→ **Material for the task**:

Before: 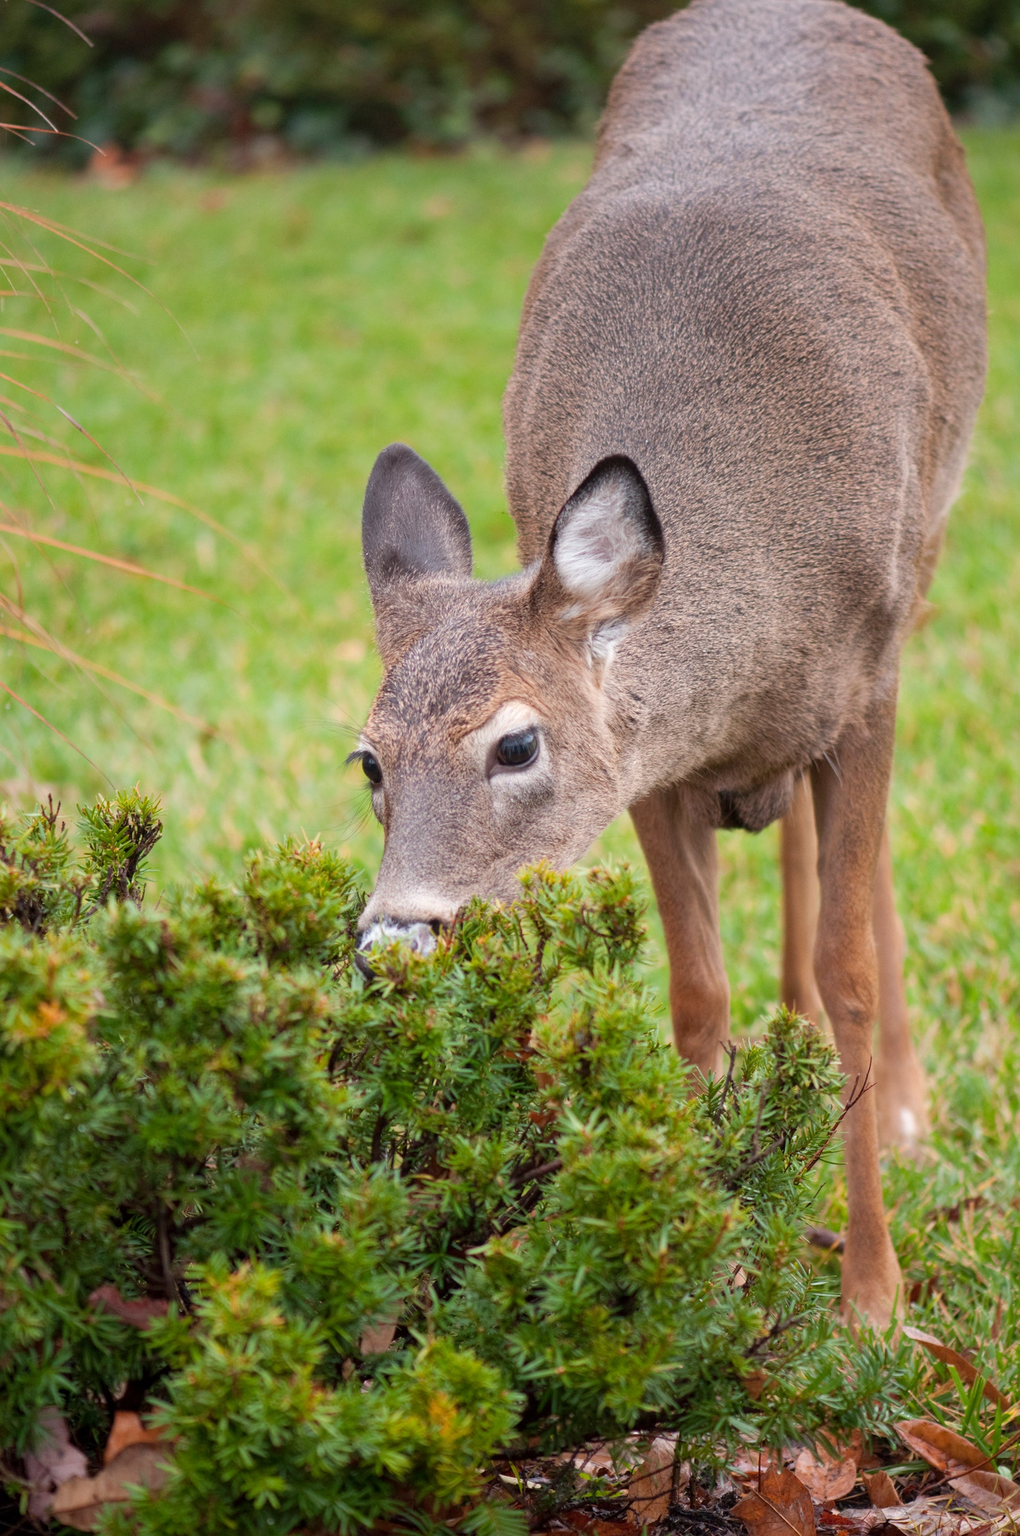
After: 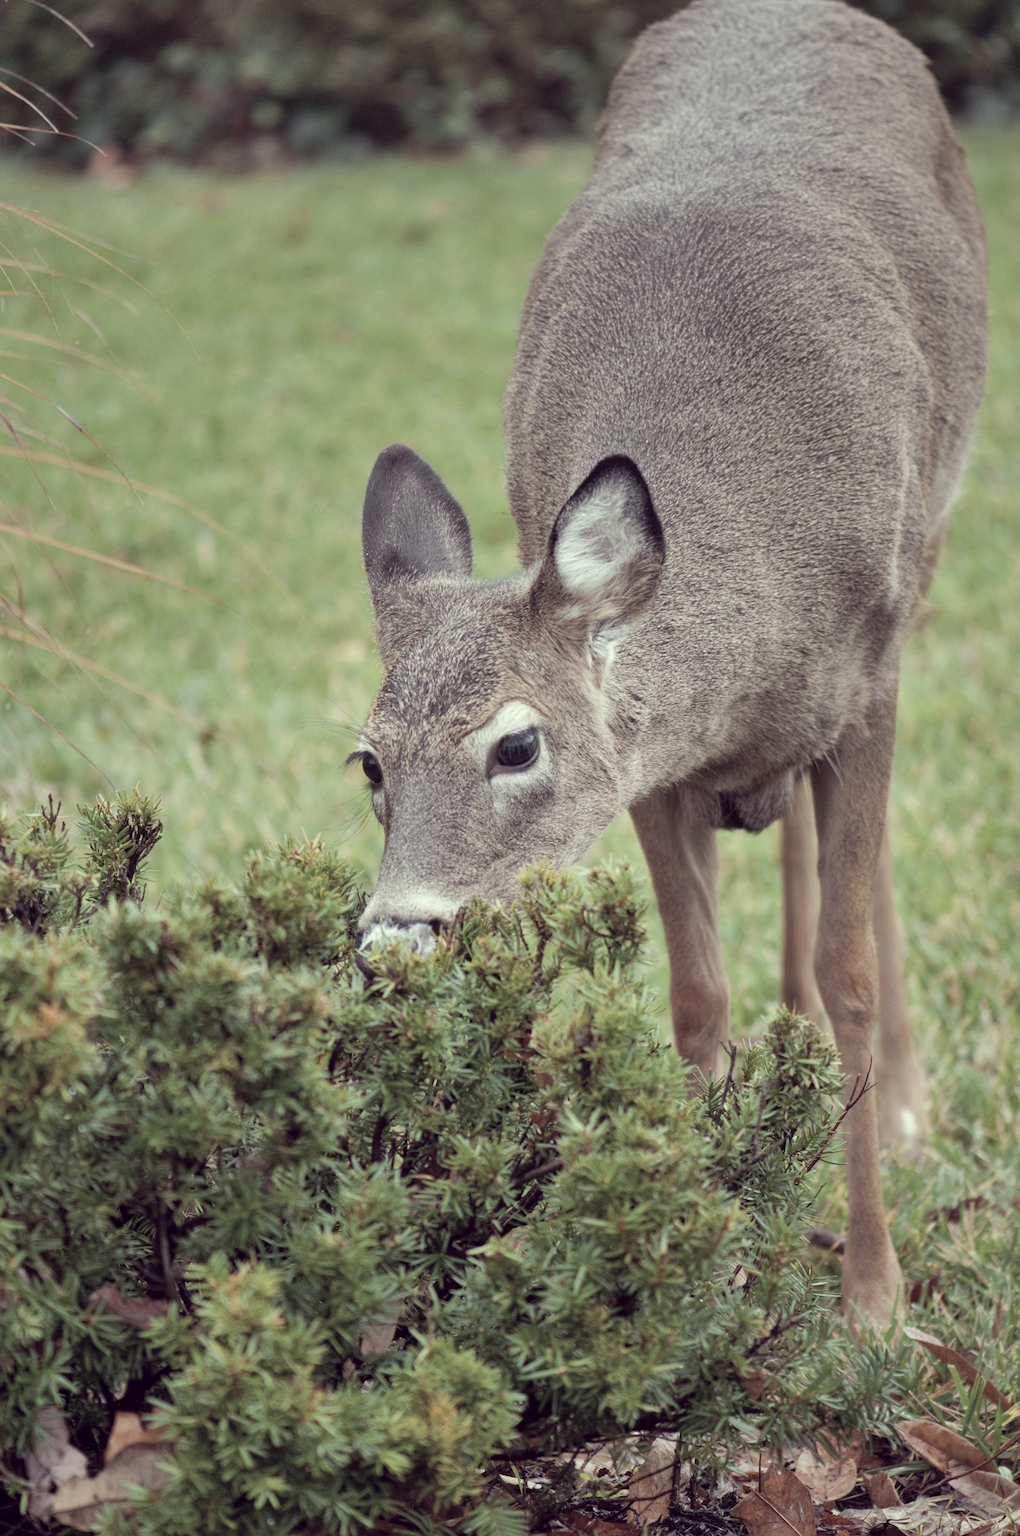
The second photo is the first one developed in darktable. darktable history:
shadows and highlights: soften with gaussian
color correction: highlights a* -20.17, highlights b* 20.27, shadows a* 20.03, shadows b* -20.46, saturation 0.43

→ **Short problem**: Print the material above line for line, leaving the pictures out.

→ **Answer to the task**:
Before: 
After: 
The second photo is the first one developed in darktable. darktable history:
shadows and highlights: soften with gaussian
color correction: highlights a* -20.17, highlights b* 20.27, shadows a* 20.03, shadows b* -20.46, saturation 0.43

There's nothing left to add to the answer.